## 任务指令
请把下面全部记录中的每一行原样抄写出来。

## 所列记录
*-*-*

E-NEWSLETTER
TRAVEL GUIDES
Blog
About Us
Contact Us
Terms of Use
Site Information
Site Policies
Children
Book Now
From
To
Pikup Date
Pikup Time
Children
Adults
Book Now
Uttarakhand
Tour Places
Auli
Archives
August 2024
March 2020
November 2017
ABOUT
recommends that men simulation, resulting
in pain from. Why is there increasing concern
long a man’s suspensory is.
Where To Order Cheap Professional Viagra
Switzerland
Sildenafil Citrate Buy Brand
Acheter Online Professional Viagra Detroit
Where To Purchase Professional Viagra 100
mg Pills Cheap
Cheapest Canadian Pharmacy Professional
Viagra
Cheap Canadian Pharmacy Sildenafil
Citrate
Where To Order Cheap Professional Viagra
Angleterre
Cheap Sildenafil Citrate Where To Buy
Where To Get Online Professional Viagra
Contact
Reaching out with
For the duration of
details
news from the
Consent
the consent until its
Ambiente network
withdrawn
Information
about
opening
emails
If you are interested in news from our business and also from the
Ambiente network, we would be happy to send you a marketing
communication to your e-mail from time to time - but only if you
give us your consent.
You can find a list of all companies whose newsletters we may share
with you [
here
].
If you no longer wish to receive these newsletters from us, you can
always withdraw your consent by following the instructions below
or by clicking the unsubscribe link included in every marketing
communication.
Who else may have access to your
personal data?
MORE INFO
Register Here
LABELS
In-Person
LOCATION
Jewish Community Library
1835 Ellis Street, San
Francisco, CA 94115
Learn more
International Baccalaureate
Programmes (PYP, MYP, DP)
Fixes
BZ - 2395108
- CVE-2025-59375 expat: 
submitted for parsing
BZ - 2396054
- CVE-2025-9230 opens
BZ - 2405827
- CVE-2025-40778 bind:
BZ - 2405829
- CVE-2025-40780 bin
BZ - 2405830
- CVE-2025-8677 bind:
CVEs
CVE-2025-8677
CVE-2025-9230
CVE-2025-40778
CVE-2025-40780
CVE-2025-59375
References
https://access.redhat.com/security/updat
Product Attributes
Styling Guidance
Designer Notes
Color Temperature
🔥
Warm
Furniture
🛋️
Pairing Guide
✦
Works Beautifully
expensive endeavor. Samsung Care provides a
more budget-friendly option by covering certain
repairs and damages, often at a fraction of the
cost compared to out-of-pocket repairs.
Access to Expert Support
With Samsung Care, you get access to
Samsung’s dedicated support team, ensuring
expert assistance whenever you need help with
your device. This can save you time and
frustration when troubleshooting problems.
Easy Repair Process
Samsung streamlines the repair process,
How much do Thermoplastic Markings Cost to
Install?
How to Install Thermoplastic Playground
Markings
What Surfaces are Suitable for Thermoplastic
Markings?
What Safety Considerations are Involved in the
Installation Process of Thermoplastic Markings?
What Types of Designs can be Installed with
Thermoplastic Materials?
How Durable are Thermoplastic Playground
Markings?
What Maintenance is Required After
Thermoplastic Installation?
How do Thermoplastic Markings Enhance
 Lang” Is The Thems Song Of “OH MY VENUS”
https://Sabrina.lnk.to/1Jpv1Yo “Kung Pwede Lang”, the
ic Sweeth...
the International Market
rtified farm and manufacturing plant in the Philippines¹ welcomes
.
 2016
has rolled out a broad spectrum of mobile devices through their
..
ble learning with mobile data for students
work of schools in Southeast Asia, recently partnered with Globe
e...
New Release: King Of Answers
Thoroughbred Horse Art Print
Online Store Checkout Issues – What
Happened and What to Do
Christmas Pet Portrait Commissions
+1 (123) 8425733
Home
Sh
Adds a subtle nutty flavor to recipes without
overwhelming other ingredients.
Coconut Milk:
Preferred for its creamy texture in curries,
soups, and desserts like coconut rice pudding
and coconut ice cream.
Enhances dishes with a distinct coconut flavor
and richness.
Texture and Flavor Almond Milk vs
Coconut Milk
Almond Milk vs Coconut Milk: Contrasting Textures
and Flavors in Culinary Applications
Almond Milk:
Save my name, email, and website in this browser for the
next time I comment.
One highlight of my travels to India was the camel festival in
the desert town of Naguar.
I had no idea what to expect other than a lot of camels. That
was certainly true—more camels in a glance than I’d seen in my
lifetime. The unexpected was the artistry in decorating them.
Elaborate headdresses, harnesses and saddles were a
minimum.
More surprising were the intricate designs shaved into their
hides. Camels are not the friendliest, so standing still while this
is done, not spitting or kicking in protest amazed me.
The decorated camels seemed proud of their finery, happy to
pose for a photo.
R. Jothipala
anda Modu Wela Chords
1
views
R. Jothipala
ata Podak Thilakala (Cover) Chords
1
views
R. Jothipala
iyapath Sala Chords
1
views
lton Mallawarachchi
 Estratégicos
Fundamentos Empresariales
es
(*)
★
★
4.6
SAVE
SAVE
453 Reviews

*-*-*

## 输出结果
E-NEWSLETTER
TRAVEL GUIDES
Blog
About Us
Contact Us
Terms of Use
Site Information
Site Policies
Children
Book Now
From
To
Pikup Date
Pikup Time
Children
Adults
Book Now
Uttarakhand
Tour Places
Auli
Archives
August 2024
March 2020
November 2017
ABOUT
recommends that men simulation, resulting
in pain from. Why is there increasing concern
long a man’s suspensory is.
Where To Order Cheap Professional Viagra
Switzerland
Sildenafil Citrate Buy Brand
Acheter Online Professional Viagra Detroit
Where To Purchase Professional Viagra 100
mg Pills Cheap
Cheapest Canadian Pharmacy Professional
Viagra
Cheap Canadian Pharmacy Sildenafil
Citrate
Where To Order Cheap Professional Viagra
Angleterre
Cheap Sildenafil Citrate Where To Buy
Where To Get Online Professional Viagra
Contact
Reaching out with
For the duration of
details
news from the
Consent
the consent until its
Ambiente network
withdrawn
Information
about
opening
emails
If you are interested in news from our business and also from the
Ambiente network, we would be happy to send you a marketing
communication to your e-mail from time to time - but only if you
give us your consent.
You can find a list of all companies whose newsletters we may share
with you [
here
].
If you no longer wish to receive these newsletters from us, you can
always withdraw your consent by following the instructions below
or by clicking the unsubscribe link included in every marketing
communication.
Who else may have access to your
personal data?
MORE INFO
Register Here
LABELS
In-Person
LOCATION
Jewish Community Library
1835 Ellis Street, San
Francisco, CA 94115
Learn more
International Baccalaureate
Programmes (PYP, MYP, DP)
Fixes
BZ - 2395108
- CVE-2025-59375 expat: 
submitted for parsing
BZ - 2396054
- CVE-2025-9230 opens
BZ - 2405827
- CVE-2025-40778 bind:
BZ - 2405829
- CVE-2025-40780 bin
BZ - 2405830
- CVE-2025-8677 bind:
CVEs
CVE-2025-8677
CVE-2025-9230
CVE-2025-40778
CVE-2025-40780
CVE-2025-59375
References
https://access.redhat.com/security/updat
Product Attributes
Styling Guidance
Designer Notes
Color Temperature
🔥
Warm
Furniture
🛋️
Pairing Guide
✦
Works Beautifully
expensive endeavor. Samsung Care provides a
more budget-friendly option by covering certain
repairs and damages, often at a fraction of the
cost compared to out-of-pocket repairs.
Access to Expert Support
With Samsung Care, you get access to
Samsung’s dedicated support team, ensuring
expert assistance whenever you need help with
your device. This can save you time and
frustration when troubleshooting problems.
Easy Repair Process
Samsung streamlines the repair process,
How much do Thermoplastic Markings Cost to
Install?
How to Install Thermoplastic Playground
Markings
What Surfaces are Suitable for Thermoplastic
Markings?
What Safety Considerations are Involved in the
Installation Process of Thermoplastic Markings?
What Types of Designs can be Installed with
Thermoplastic Materials?
How Durable are Thermoplastic Playground
Markings?
What Maintenance is Required After
Thermoplastic Installation?
How do Thermoplastic Markings Enhance
 Lang” Is The Thems Song Of “OH MY VENUS”
https://Sabrina.lnk.to/1Jpv1Yo “Kung Pwede Lang”, the
ic Sweeth...
the International Market
rtified farm and manufacturing plant in the Philippines¹ welcomes
.
 2016
has rolled out a broad spectrum of mobile devices through their
..
ble learning with mobile data for students
work of schools in Southeast Asia, recently partnered with Globe
e...
New Release: King Of Answers
Thoroughbred Horse Art Print
Online Store Checkout Issues – What
Happened and What to Do
Christmas Pet Portrait Commissions
+1 (123) 8425733
Home
Sh
Adds a subtle nutty flavor to recipes without
overwhelming other ingredients.
Coconut Milk:
Preferred for its creamy texture in curries,
soups, and desserts like coconut rice pudding
and coconut ice cream.
Enhances dishes with a distinct coconut flavor
and richness.
Texture and Flavor Almond Milk vs
Coconut Milk
Almond Milk vs Coconut Milk: Contrasting Textures
and Flavors in Culinary Applications
Almond Milk:
Save my name, email, and website in this browser for the
next time I comment.
One highlight of my travels to India was the camel festival in
the desert town of Naguar.
I had no idea what to expect other than a lot of camels. That
was certainly true—more camels in a glance than I’d seen in my
lifetime. The unexpected was the artistry in decorating them.
Elaborate headdresses, harnesses and saddles were a
minimum.
More surprising were the intricate designs shaved into their
hides. Camels are not the friendliest, so standing still while this
is done, not spitting or kicking in protest amazed me.
The decorated camels seemed proud of their finery, happy to
pose for a photo.
R. Jothipala
anda Modu Wela Chords
1
views
R. Jothipala
ata Podak Thilakala (Cover) Chords
1
views
R. Jothipala
iyapath Sala Chords
1
views
lton Mallawarachchi
 Estratégicos
Fundamentos Empresariales
es
(*)
★
★
4.6
SAVE
SAVE
453 Reviews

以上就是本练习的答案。